* [WRITTEN INSTRUCTION 1] In the gold price article, shorten the paragraph beginning "Bullion will benefit as the Fed" while keeping its main facts.
* [WRITTEN INSTRUCTION 2] In the gold price article, what price does BNP Paribas SA expect gold to surge above?
* [WRITTEN INSTRUCTION 3] Which people are named in the gold price article?

* [PAGE EXTRACT]
Gold glitters as the Fed opts for four 25 basis point cuts to battle slowing US growth and trade war fallout

US President Donald Trump with Jerome Powell in the Rose Garden of the White House, Washington. Policymakers are widely expected to reduce borrowing costs again at their Sept 17-18 meeting.


GOLD will surge above US$1,600 an ounce as the Federal Reserve embarks on a quartet of interest rate cuts to combat slowing US growth and the fallout from the trade war with China, according to BNP Paribas SA, which flagged prospects for a significant rise in prices in the coming months.

Bullion will benefit as the Fed opts for four 25 basis point cuts between this month and June 2020, Harry Tchilinguirian, head of commodity research, said in a note. As nominal yields fall with each reduction, "real rates will move and stay in negative territory, raising the appeal of holding gold," he said.

Gold has soared this year on increased demand for havens as the US-China trade war damages global growth, prompting central banks including the Fed to adopt a more accommodative stance.

In July, US policymakers reduced borrowing costs for the first time in more than a decade, and they are widely expected to do so again at their Sept 17-18 meeting. Against that backdrop, investors have boosted holdings in bullion-backed exchange-traded funds.

* [STORED DATA]
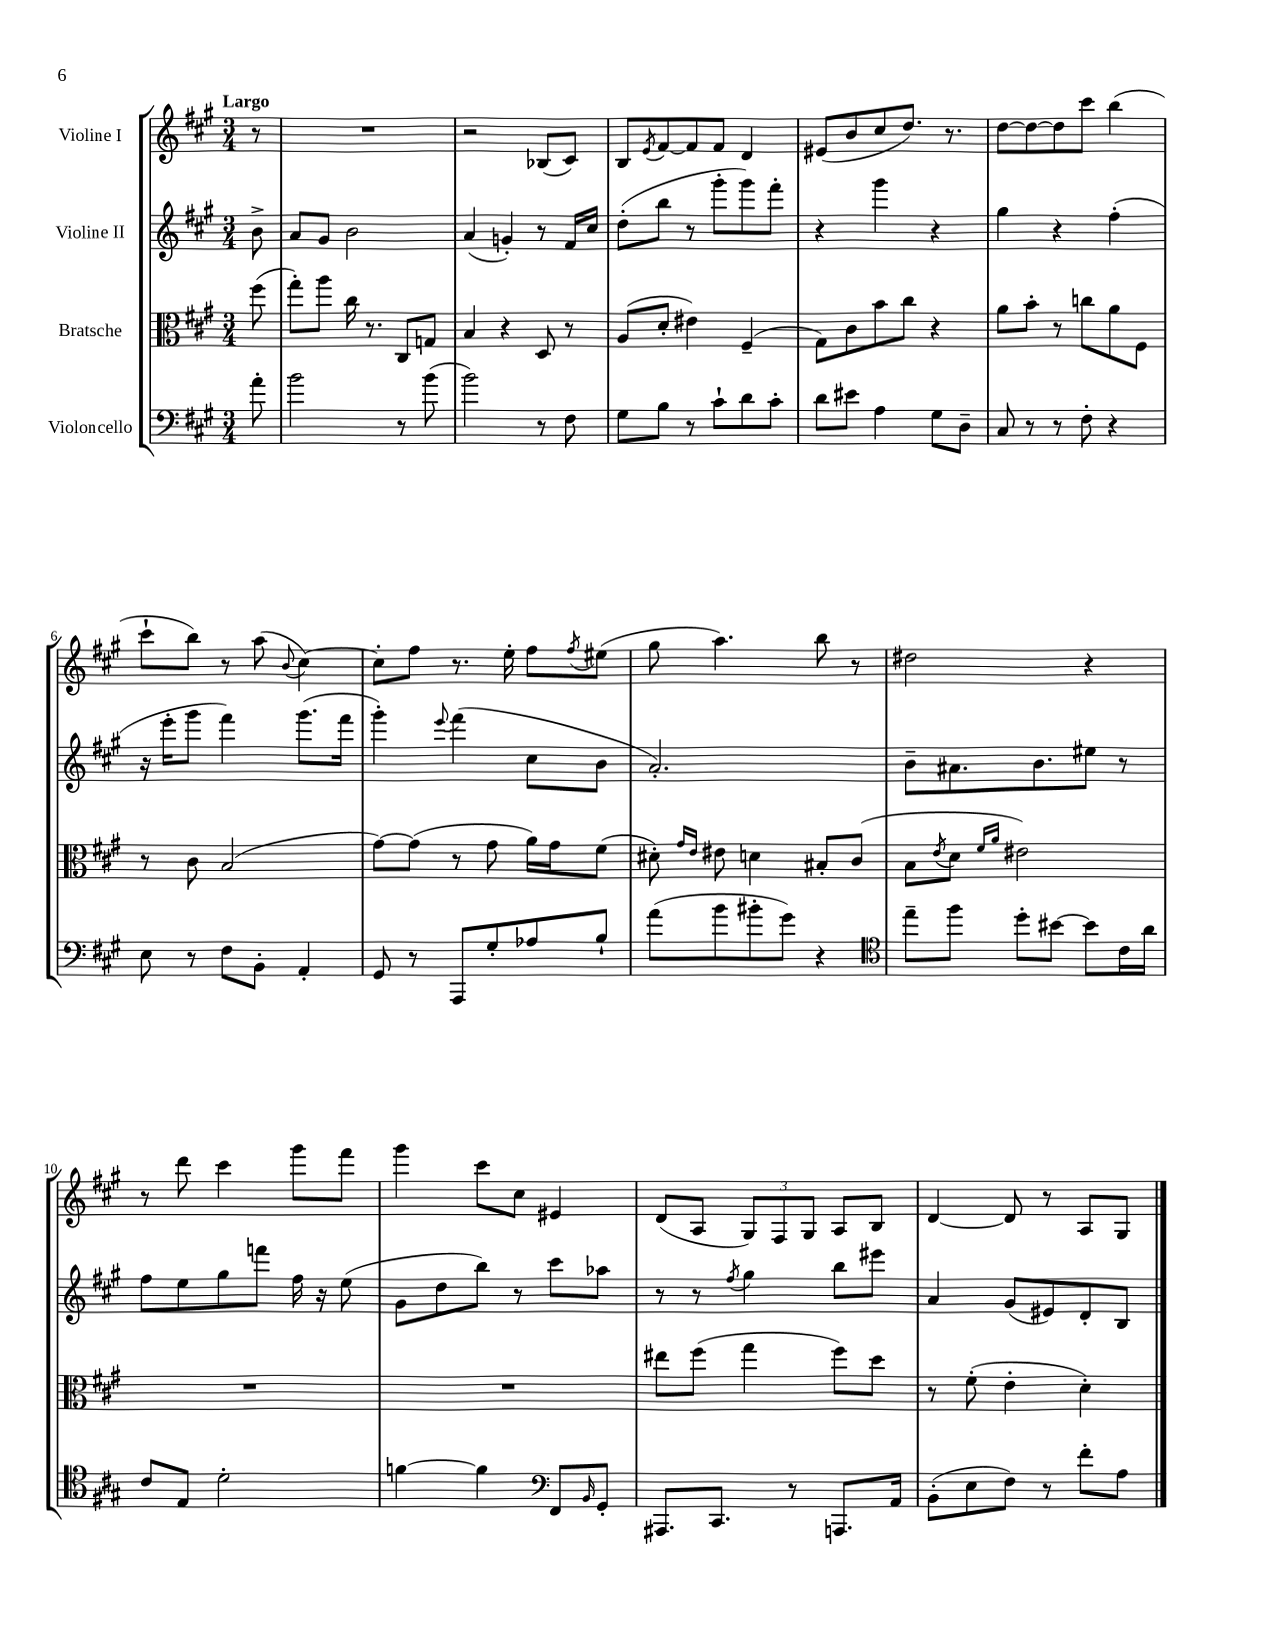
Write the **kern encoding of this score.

**kern	**kern	**kern	**kern
*part4	*part3	*part2	*part1
*staff4	*staff3	*staff2	*staff1
*I"Violoncello	*I"Bratsche	*I"Violine II	*I"Violine I
*clefF4	*clefC3	*clefG2	*clefG2
*k[f#c#g#]	*k[f#c#g#]	*k[f#c#g#]	*k[f#c#g#]
*M3/4	*M3/4	*M3/4	*M3/4
=	=	=	=
!	!	!	!LO:TX:a:B:t=Largo
8a'\	(8ff#\	8b^\	8r
=1	=1	=1	=1
2b\	8gg#'\L)	8a/L	2.r
.	8aa\J	8g#/J	.
.	16cc#\	2b\	.
.	8.r	.	.
8r	8C#/L	.	.
(8b\	8Gn/J	.	.
=2	=2	=2	=2
2b\)	4B/	(4a/	2r
.	4r	4gn'/)	.
8r	8D/	8r	(8B-X/L
8F#\	8r	16f#/LL	8c#/J)
.	.	16cc#/JJ	.
=3	=3	=3	=3
8G#\L	(8A/L	(8dd'\L	8B/L
.	.	.	8qe/
8B\J	8d'/J	8bb\J	[8f#/
8r	4e#X\)	8r	8f#/]
8c#`\L	.	8ggg#'\L	8f#/J
8d\	(4F#~/	8ggg#\)	4d/
8c#'\J	.	8fff#'\J	.
=4	=4	=4	=4
8d\L	8G#\L)	4r	(8e#X/L
8e#X\J	8c#\	.	8b/
4A\	8b\	4ggg#\	8cc#/
.	8cc#\J	.	8.dd/J)
8G#\L	4r	4r	.
.	.	.	8.r
8D~\J	.	.	.
=5	=5	=5	=5
8C#/	8a\L	4gg#\	[8dd\L
8r	8b'\J	.	8dd\_
8r	8r	4r	8dd\]
8F#'\	8ccn\L	.	8ccc#\J
4r	8a\	(4ff#'\	(4bb\
.	8F#\J	.	.
!!LO:LB:g=z
=6	=6	=6	=6
8E\	8r	16r	8ccc#`\L
.	.	16eee'\KL	.
8r	8c#\	8ggg#\J	8bb\J)
8F#\L	(2B/	4fff#\)	8r
8BB'\J	.	.	(8aa\
.	.	.	8qqb/
4AA'/	.	(8.ggg#\L	[4cc#\)
.	.	16fff#\Jk	.
=7	=7	=7	=7
8GG#/	[8g#\L)	4ggg#'\)	8cc#'\L]
8r	(8g#\J]	.	8ff#\J
.	.	8qqeee/	.
8AAA/L	8r	(4fff#\	8.r
8G#'/	8g#\	.	.
.	.	.	16ee'\
8A-X/	16a\LL)	8cc#\L	8ff#\L
.	16g#\J	.	.
.	.	.	8qff#/
8B`/J	(8f#\J	8b\J	(8ee#X\J
=8	=8	=8	=8
(8a\L	8d#X'\)	2.a'/)	8gg#\
.	16qqg#/LL	.	.
.	16qqe/JJ	.	.
8b\	8e#X\	.	4.aa\)
8b#X'\	4dn\	.	.
8g#\J)	.	.	.
4r	8B#X'/L	.	8bb\
.	(8c#/J	.	8r
=9	=9	=9	=9
*clefC4	*	*	*
8ee~\L	8B\L	8b~\L	2dd#X\
.	8qe/	.	.
8ff#\J	8d\J	8.a#X\	.
.	16qqf#/LL	.	.
.	16qqa/JJ	.	.
8dd'\L	2e#X\)	.	.
.	.	8.b\	.
[8b#X\J	.	.	.
8b#\L]	.	8ee#X\J	4r
16c#\L	.	8r	.
16a\JJ	.	.	.
!!LO:LB:g=z
=10	=10	=10	=10
8c#/L	2.r	8ff#\L	8r
8E/J	.	8ee\	8ddd\
2d'\	.	8gg#\	4ccc#\
.	.	8fffn\J	.
.	.	16ff#\	8ggg#\L
.	.	16r	.
.	.	(8ee\	8fff#\J
=11	=11	=11	=11
[4fn\	2.r	8g#\L	4ggg#\
.	.	8dd\	.
4f\]	.	8bb\J)	8ccc#\L
.	.	8r	8cc#\J
*clefF4	*	*	*
8FF#/L	.	8ccc#\L	4e#X/
16qqBB/	.	.	.
8GG#'/J	.	8aa-X\J	.
=12	=12	=12	=12
8.AAA#X/L	8ee#X\L	8r	(8d/L
.	(8ff#\J	8r	8A/J
8.CC#/J	.	.	.
.	.	8qff#/	.
.	4gg#\	4gg#\	12G#/L)
.	.	.	12F#/
8r	.	.	.
.	.	.	12G#/J
8.AAAn/L	8ff#\L)	8bb\L	8A/L
.	8dd\J	8eee#X\J	8B/J
16AA/Jk	.	.	.
=13	=13	=13	=13
(8BB'\L	8r	4a/	[4d/
8E\	(8f#'\	.	.
8F#\J)	4e'\	(8g#/L	8d/]
8r	.	8e#X/)	8r
8f#'\L	4d'\)	8d'/	8A/L
8A\J	.	8B/J	8G#/J
==	==	==	==
*-	*-	*-	*-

* [RIGHT ANSWER 1] Harry Tchilinguirian, head of commodity research, said in a note that gold will gain as the Fed makes four 25 basis point cuts between this month and June 2020. As each cut lowers nominal yields, real rates will turn and stay negative, which makes gold more appealing to hold.

* [RIGHT ANSWER 2] US$1,600 an ounce.

* [RIGHT ANSWER 3] Donald Trump, Jerome Powell, Harry Tchilinguirian